Notes de Robert Louzon parues dans La Révolution prolétarienne, n° 168 (469), février 1962, p. 3-6
L’EVACUATION APPORTE L’ « ORDRE »
Voici comment un journaliste américain, correspondant de l’Associated Press, Andrew Borowiec, décrivait la situation à Oran au milieu du mois dernier :
... Oran, ville de 400.000 habitants, n’est plus contrôlée par les autorités ; celles-ci se contentent de s’abriter dans des bâtiments gardés par les mitraillettes des C.R.S.
L’Organisation de l’Armée Secrète (O.A.S.) règne dans les quartiers européens de la ville ; le Front de Libération Nationale (F.L.N.) est le maître dans les quartiers arabes qui sont entourés par les troupes françaises.
Les meurtres dus au terrorisme sont de cinq en moyenne par jour. Au poignard et au pistolet des Musulmans répondent les bombes au plastic des Européens.
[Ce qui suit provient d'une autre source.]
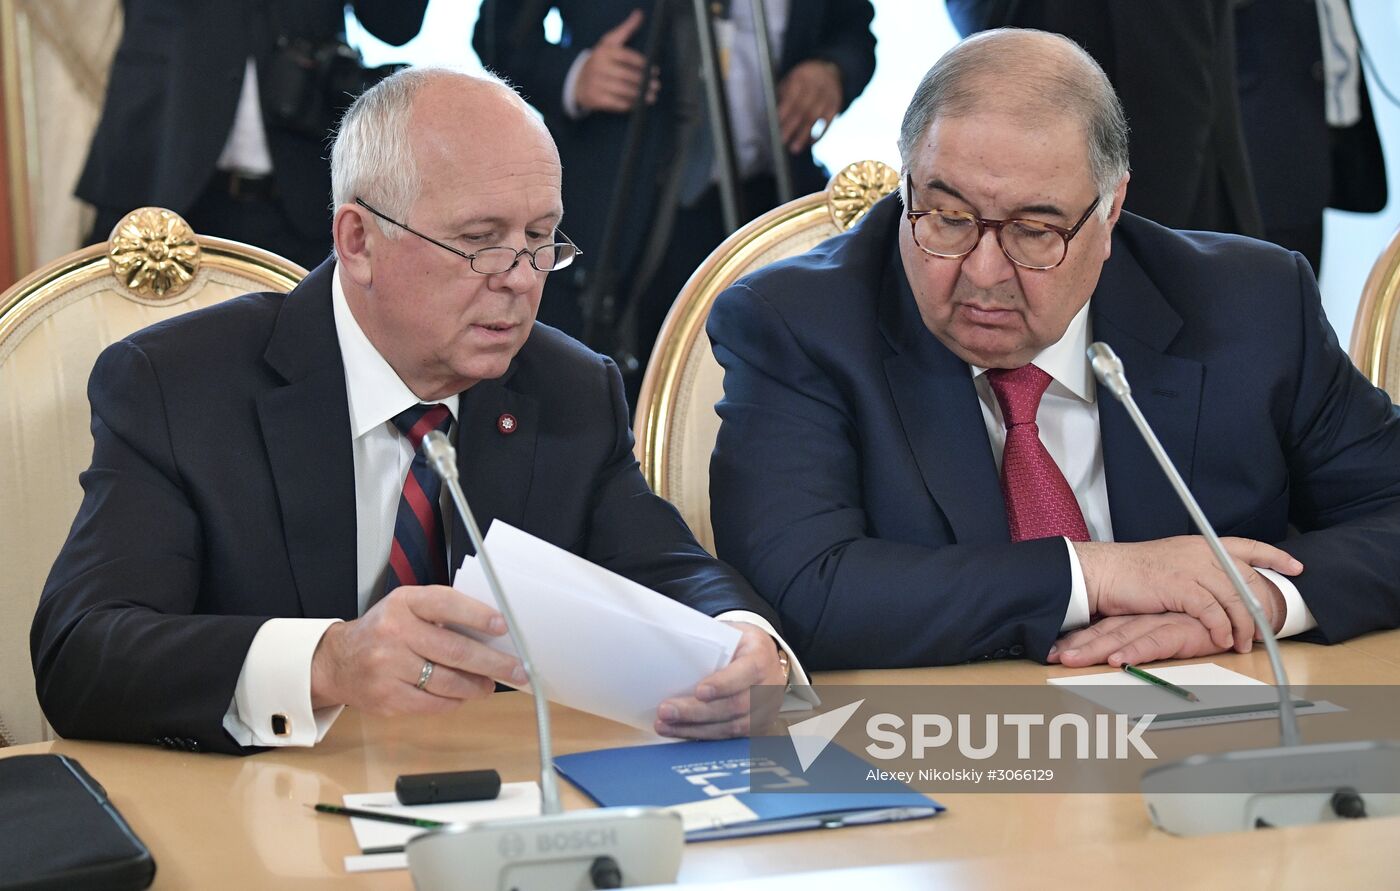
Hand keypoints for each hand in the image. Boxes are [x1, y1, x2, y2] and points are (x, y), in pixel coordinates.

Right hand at [310, 585, 524, 714]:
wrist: (338, 662)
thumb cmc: (383, 631)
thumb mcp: (406, 607)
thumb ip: (442, 613)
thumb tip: (490, 633)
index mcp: (403, 603)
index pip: (446, 605)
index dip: (478, 616)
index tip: (502, 627)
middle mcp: (394, 633)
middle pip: (454, 650)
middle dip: (491, 662)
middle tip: (515, 669)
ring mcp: (388, 667)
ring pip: (446, 681)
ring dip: (476, 686)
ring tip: (489, 685)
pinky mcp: (387, 697)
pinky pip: (432, 703)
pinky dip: (453, 701)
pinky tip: (462, 696)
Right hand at [575, 10, 657, 113]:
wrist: (578, 80)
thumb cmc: (600, 60)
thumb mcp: (610, 42)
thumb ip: (626, 29)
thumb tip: (639, 14)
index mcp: (604, 51)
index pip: (627, 57)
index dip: (642, 64)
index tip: (654, 70)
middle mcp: (599, 67)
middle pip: (626, 75)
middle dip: (643, 81)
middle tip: (655, 85)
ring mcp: (596, 84)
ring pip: (623, 90)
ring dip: (640, 95)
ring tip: (651, 96)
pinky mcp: (596, 99)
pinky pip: (616, 103)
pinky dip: (629, 104)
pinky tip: (638, 103)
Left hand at [654, 623, 785, 738]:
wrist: (765, 658)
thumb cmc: (741, 645)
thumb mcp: (730, 632)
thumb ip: (708, 642)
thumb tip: (670, 649)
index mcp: (761, 656)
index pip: (747, 672)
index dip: (723, 684)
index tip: (699, 691)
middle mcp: (769, 686)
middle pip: (736, 706)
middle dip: (697, 712)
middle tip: (666, 711)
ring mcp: (766, 710)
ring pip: (732, 727)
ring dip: (695, 729)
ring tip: (665, 725)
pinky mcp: (758, 728)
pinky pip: (730, 738)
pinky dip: (703, 737)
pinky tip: (681, 733)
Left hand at [776, 60, 841, 152]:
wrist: (831, 69)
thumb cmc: (803, 79)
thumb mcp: (791, 79)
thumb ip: (783, 95)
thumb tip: (771, 116)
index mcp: (801, 77)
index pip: (791, 97)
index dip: (783, 113)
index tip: (774, 126)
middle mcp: (816, 86)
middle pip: (802, 109)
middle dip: (791, 127)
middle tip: (782, 141)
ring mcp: (828, 96)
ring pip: (815, 117)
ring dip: (804, 135)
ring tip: (795, 148)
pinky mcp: (836, 105)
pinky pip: (828, 122)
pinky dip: (819, 134)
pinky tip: (810, 143)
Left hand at [1049, 613, 1227, 667]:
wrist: (1238, 610)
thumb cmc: (1202, 621)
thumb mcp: (1167, 629)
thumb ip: (1143, 637)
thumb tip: (1113, 652)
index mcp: (1138, 617)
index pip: (1100, 628)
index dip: (1076, 639)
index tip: (1052, 651)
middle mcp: (1145, 618)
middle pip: (1104, 633)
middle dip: (1077, 646)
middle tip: (1052, 657)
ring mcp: (1162, 622)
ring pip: (1122, 637)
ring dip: (1095, 650)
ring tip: (1072, 660)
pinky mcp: (1182, 631)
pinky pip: (1156, 643)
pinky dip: (1137, 653)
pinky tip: (1120, 661)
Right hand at [1074, 536, 1300, 653]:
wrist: (1106, 571)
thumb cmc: (1134, 570)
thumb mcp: (1173, 561)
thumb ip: (1199, 569)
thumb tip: (1217, 587)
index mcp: (1202, 544)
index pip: (1248, 545)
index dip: (1275, 556)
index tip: (1296, 567)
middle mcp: (1202, 552)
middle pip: (1246, 579)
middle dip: (1261, 606)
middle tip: (1266, 629)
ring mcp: (1193, 568)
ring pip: (1234, 598)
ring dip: (1243, 625)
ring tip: (1243, 643)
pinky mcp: (1181, 587)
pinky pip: (1212, 612)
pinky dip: (1221, 628)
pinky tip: (1222, 640)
Fréquemment, un attentat musulman déclenche une émeute européenne et tout Arabe qui se trouve sur son passage est lynché.
Les autorités disent que l’économie oranaise est en train de s’écrouler. Elles ne voient aucun moyen d’arrêter le chômage et la fuite des capitaux.
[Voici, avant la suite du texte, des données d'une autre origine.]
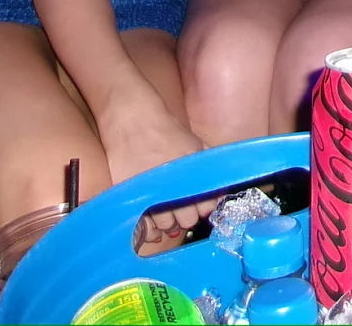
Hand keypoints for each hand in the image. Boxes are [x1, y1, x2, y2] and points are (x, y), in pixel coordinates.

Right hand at [103, 107, 211, 241]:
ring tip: (165, 209)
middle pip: (188, 220)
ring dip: (168, 221)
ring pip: (166, 226)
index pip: (206, 207)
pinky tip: (152, 222)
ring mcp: (151, 198)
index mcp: (193, 177)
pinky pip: (144, 228)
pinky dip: (150, 230)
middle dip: (187, 214)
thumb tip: (220, 188)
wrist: (134, 122)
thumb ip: (209, 165)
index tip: (200, 202)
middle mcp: (174, 191)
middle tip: (182, 206)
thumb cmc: (167, 131)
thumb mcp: (196, 144)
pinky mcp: (131, 200)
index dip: (204, 206)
On estime que 20.000 ouvriers musulmans sur 40.000 ont été licenciés par leurs patrons européens au cours des trois dernières semaines, ou bien refusent de s’aventurer dans les quartiers européens pour y travailler. Aussi, dans les quartiers musulmans y a-t-il eu des émeutes de la faim.
La plupart des commerçants et des industriels voient l’avenir en noir. Presque toute la construction privée est arrêtée et les crédits de l’Etat pour la construction de locaux d’habitation ont été réduits, pour 1962, de 35 %. Les ventes d’objets ménagers et de biens d’équipement ont baissé de plus de 60 %. Les textiles ont même été encore plus touchés.
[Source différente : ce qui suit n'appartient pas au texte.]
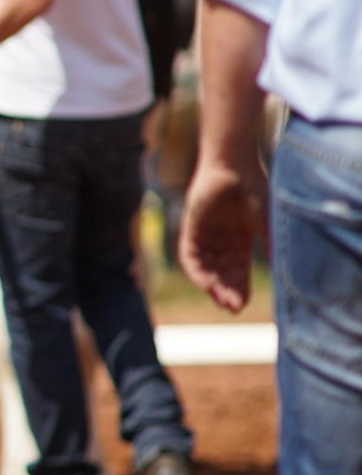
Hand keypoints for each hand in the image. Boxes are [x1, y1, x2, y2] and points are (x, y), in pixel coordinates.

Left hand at [178, 159, 265, 313]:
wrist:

Les autorités estiment que la production industrielle de la zone oranaise a baissé de 35 à 40 % depuis l’automne dernier. Chaque semaine, quatre entreprises industrielles en moyenne transfèrent leurs affaires en France…
Tous les commerçants et les sociétés industrielles sont forcés de contribuer à l’O.A.S. dont le revenu mensuel en cette ville est estimé officieusement à 200 millions d’anciens francs.
Les petits boutiquiers payent 2.500 anciens francs. Les docteurs, les dentistes et les avocats payent 5.000 anciens francs. Les sociétés commerciales sont taxées d’après le volume de leurs affaires. Tout le monde paie par crainte de voir sauter ses locaux ou son appartement.
Beaucoup de colons quittent la ville. L’administration déclare que 40.000 colons, soit en gros, 10 % du nombre total ont quitté l’Algérie occidentale depuis le 1er octobre (1).